# PROBLEM DETAILS
Transcribe the data below verbatim, starting at the line that contains "text Notre professeur" and ending after the line that contains "text Pour ce".

====== DATA SHOWN ======

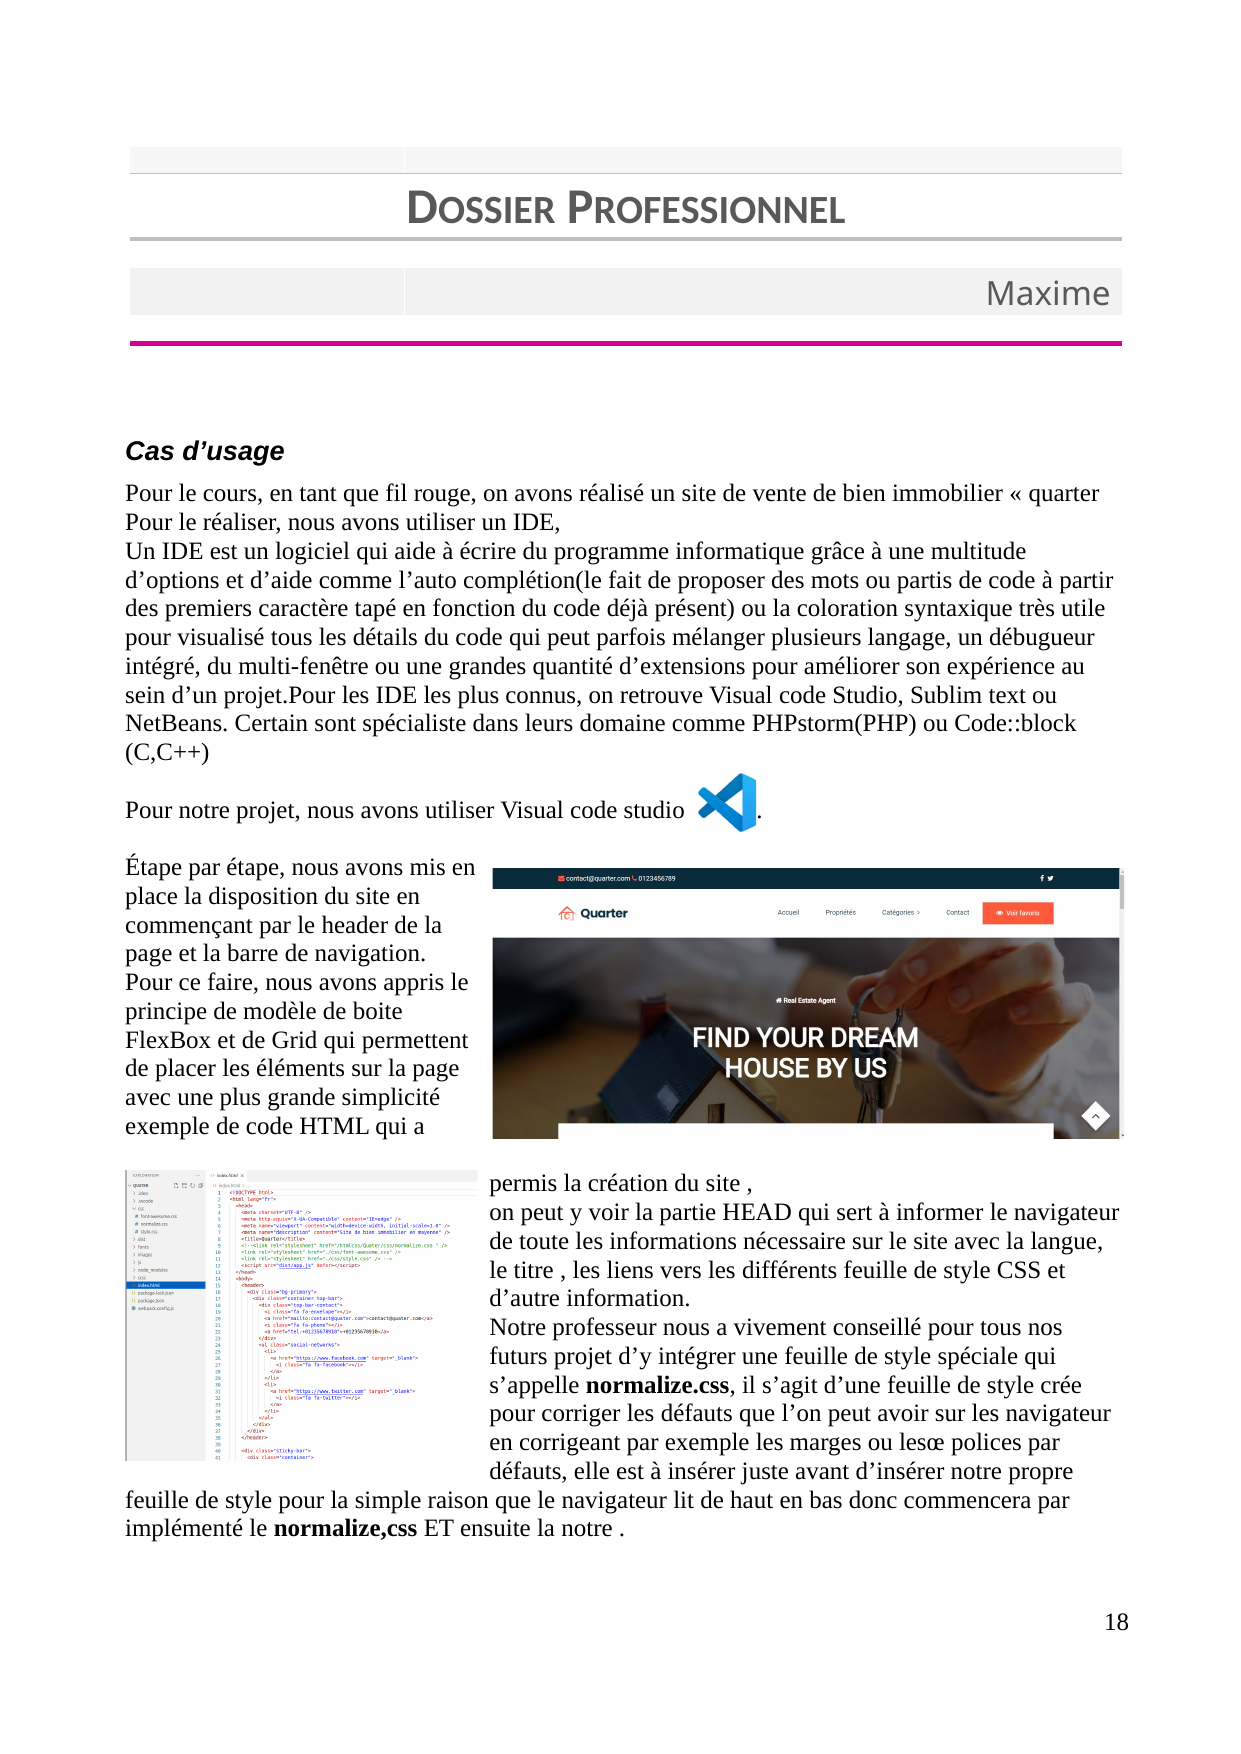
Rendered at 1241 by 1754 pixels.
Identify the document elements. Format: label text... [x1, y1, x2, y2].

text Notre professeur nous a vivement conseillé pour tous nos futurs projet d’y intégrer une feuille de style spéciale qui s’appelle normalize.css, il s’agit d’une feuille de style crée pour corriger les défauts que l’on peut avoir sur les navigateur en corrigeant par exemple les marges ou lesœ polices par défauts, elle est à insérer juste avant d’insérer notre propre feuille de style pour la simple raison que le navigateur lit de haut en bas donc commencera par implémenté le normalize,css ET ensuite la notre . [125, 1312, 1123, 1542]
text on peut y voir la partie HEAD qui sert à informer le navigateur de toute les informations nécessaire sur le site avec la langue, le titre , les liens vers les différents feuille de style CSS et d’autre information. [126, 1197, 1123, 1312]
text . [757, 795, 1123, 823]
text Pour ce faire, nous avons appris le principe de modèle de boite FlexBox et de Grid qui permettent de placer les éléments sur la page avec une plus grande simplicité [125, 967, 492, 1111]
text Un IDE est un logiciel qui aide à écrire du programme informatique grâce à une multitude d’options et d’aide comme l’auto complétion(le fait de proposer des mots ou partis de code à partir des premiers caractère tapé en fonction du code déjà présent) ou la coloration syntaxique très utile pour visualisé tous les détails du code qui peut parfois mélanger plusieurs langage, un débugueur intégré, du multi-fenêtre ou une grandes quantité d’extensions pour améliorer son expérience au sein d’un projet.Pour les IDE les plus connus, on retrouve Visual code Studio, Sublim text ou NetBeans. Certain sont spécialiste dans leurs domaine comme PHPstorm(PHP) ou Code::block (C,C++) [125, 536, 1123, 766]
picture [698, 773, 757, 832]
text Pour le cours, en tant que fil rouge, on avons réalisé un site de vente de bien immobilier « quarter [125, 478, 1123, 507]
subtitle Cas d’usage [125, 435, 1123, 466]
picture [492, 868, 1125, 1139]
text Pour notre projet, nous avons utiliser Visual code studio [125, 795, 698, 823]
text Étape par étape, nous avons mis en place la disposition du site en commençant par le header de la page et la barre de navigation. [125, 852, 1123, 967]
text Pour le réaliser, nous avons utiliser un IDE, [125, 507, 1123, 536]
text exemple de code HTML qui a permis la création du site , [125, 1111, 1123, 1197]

======
====== DATA SHOWN ======

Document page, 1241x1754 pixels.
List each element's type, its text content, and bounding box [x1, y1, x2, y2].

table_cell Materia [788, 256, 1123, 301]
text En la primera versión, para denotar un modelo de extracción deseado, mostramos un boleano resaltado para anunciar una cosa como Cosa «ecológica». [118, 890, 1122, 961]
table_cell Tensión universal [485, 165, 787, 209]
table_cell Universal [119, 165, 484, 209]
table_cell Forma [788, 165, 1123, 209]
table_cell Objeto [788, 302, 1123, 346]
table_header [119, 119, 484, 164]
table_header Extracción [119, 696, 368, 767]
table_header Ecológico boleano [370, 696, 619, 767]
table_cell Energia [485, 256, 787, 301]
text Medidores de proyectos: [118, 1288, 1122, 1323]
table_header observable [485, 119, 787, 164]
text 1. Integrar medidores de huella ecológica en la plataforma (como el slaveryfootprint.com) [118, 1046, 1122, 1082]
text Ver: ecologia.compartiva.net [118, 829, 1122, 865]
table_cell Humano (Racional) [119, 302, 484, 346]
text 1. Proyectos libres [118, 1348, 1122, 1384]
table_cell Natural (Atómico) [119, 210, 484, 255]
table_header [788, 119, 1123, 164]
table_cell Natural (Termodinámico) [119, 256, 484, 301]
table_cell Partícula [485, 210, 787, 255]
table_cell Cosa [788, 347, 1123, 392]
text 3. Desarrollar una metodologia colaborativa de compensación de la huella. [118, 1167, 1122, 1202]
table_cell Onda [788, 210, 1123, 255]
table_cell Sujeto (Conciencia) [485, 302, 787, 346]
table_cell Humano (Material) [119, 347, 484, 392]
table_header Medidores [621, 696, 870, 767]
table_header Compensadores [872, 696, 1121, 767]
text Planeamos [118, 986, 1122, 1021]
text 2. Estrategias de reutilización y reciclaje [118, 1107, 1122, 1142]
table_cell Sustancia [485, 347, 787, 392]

======

# EXERCISE RESULT
text Notre professeur nous a vivement conseillé pour tous nos futurs projet d’y intégrer une feuille de style spéciale qui s’appelle normalize.css, il s’agit d’une feuille de style crée pour corriger les défauts que l’on peut avoir sur les navigateur en corrigeant par exemple les marges ou lesœ polices par défauts, elle est à insérer juste avant d’insérer notre propre feuille de style pour la simple raison que le navigateur lit de haut en bas donc commencera par implémenté le normalize,css ET ensuite la notre . [125, 1312, 1123, 1542]
text on peut y voir la partie HEAD qui sert à informer le navigateur de toute les informations nécessaire sur le site avec la langue, le titre , les liens vers les différents feuille de style CSS et d’autre information. [126, 1197, 1123, 1312]
text . [757, 795, 1123, 823]
text Pour ce faire, nous avons appris le principe de modèle de boite FlexBox et de Grid qui permettent de placer les éléments sur la page avec une plus grande simplicité [125, 967, 492, 1111]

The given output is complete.